# Record set

□ □ □ □ □ □ □

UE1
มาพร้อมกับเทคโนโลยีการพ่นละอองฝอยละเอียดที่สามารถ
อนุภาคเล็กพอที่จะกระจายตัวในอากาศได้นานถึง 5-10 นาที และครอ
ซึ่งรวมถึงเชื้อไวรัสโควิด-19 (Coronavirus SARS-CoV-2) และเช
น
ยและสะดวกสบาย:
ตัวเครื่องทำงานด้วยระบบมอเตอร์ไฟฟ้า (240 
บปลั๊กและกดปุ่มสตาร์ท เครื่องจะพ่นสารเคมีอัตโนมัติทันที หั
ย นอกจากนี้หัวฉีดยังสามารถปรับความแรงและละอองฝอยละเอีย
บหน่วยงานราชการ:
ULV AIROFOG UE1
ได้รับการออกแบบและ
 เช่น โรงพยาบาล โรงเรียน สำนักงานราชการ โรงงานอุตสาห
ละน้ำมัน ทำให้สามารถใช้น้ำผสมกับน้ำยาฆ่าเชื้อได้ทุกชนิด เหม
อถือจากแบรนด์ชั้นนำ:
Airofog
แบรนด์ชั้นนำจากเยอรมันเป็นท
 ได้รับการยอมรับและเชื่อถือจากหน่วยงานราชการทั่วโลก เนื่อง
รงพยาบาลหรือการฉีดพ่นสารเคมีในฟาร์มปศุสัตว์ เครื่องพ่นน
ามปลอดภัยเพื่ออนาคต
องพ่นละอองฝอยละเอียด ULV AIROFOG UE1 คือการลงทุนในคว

□ □ □ □ □ □ □

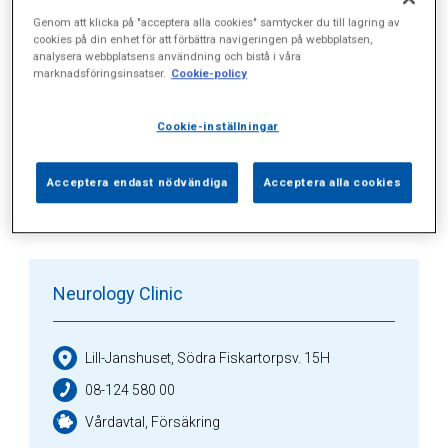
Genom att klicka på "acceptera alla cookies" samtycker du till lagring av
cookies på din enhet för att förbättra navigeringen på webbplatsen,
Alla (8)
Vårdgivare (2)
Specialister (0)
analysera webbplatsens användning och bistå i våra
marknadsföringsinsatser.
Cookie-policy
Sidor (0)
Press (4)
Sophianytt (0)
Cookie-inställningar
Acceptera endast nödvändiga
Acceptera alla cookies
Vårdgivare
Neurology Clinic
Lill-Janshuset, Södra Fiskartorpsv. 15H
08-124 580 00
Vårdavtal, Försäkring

□ □ □ □ □ □ □

# Problem description
With the first line being the one containing "Vårdgivare (2)" and the last line the one containing "Vårdavtal, Försäkring", transcribe exactly the lines above that fall in that range.

# Response area
Vårdgivare (2)
Specialister (0)
analysera webbplatsens användning och bistå i våra
marknadsföringsinsatser.
Cookie-policy
Sidor (0)
Press (4)
Sophianytt (0)
Cookie-inställningar
Acceptera endast nödvändiga
Acceptera alla cookies
Vårdgivare
Neurology Clinic
Lill-Janshuset, Södra Fiskartorpsv. 15H
08-124 580 00
Vårdavtal, Försäkring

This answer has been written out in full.